DIRECTIONS FOR THIS TASK – Condense the paragraph of the forum post below that begins "Well Cheltenham food festival was interesting" into a short bulleted list that keeps its main facts.

DOCUMENT EXCERPT –
I want to get him to try out one of knives....:D If I get the chance to talk to him, I imagine if he shows up in person this weekend it could be for a brief demo or book signing. Maybe not, he is a propper grafting london geezer after all.:cheffry:
 
Well Cheltenham food festival was interesting, considering I was just walking around with some huge knives in a brief case, folk were very friendly. Jamie was not there, one of his kitchen boys informed me that there is no point in buying an expensive knife because they get used hard and thrown away...well if you don't understand the principles of sharpening and buy throw away knives.... I got some flyers to the right people though and got some good feedback on the new handle style. A chap making pate did 100 onions with it right infront of me. Loved the knife said the handle would be perfect if it was made to fit, so for him it needed to be a touch larger for the ridge to sit nicely in the knuckles. His knife of choice was a thai sort of small thin Gyuto, less than 1mm thick, soft as anything with no sort of edge, but just cut due to being generally thin. He said it was 10 pence in thailand, he bought a load and just threw them away when they were too beaten up.:( The was a chap there with a V sharpening gizmo, I stopped by for a brief argument but should have lead him on a bit first, next time. Lots of chopping boards, no one knew why I would want an end grain board.

SOURCE MATERIAL –
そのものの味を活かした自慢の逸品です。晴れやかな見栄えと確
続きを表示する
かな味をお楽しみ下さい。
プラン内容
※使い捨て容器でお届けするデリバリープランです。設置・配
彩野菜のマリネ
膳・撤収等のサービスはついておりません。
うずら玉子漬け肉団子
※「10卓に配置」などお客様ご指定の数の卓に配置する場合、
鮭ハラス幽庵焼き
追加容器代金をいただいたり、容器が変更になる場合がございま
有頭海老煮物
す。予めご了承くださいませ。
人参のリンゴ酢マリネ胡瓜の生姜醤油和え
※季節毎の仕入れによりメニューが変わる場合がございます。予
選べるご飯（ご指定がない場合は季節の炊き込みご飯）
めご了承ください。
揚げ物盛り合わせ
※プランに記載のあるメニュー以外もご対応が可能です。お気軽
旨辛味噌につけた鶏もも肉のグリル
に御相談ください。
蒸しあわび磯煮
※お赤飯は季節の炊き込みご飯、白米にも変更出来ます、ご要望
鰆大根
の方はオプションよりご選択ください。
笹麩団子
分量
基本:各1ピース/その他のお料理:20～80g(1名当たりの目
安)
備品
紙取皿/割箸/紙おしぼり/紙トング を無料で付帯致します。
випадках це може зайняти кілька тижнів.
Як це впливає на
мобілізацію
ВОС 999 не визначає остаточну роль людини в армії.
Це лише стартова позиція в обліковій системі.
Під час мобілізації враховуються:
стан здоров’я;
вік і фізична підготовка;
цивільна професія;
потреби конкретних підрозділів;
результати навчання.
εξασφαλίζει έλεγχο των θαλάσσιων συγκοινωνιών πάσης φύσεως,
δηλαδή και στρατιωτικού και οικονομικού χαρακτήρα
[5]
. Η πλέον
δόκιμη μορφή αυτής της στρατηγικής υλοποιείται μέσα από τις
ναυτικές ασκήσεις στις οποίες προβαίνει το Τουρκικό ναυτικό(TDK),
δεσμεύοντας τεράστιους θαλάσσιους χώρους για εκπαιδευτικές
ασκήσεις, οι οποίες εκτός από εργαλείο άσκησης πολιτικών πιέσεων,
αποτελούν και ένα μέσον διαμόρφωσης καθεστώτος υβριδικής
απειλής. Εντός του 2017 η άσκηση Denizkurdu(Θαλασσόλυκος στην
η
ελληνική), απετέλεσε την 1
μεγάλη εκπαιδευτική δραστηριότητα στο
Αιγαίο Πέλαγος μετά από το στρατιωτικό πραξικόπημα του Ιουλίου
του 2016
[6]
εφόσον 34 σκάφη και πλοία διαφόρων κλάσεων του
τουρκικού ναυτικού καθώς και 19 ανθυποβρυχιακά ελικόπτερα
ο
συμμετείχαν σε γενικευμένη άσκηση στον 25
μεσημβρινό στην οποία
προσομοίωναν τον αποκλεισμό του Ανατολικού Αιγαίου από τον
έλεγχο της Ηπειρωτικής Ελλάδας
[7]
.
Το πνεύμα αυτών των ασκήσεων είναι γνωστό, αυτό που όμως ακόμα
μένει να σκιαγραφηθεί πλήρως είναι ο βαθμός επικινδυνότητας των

RESPONSE FOR THIS EXERCISE –
- The writer walked around the Cheltenham food festival carrying large knives in a briefcase, and people were very friendly.
- Jamie was not there. One of his kitchen staff said expensive knives aren't worth buying because they get used hard and thrown away.
- The writer handed flyers to the right people and got good feedback on the new handle style.
- A pâté maker cut 100 onions with the knife on the spot and loved it. He said the handle would be perfect if made to fit, which for him meant slightly larger so the ridge sat in his knuckles.
- His own preferred knife was a small, thin Thai Gyuto-style knife, under 1mm thick, soft and with almost no edge. It cost 10 pence in Thailand, and he threw them away once they were worn.
- The writer briefly argued with a man selling a V sharpening device.
- There were many chopping boards, and no one understood why anyone would want an end grain board.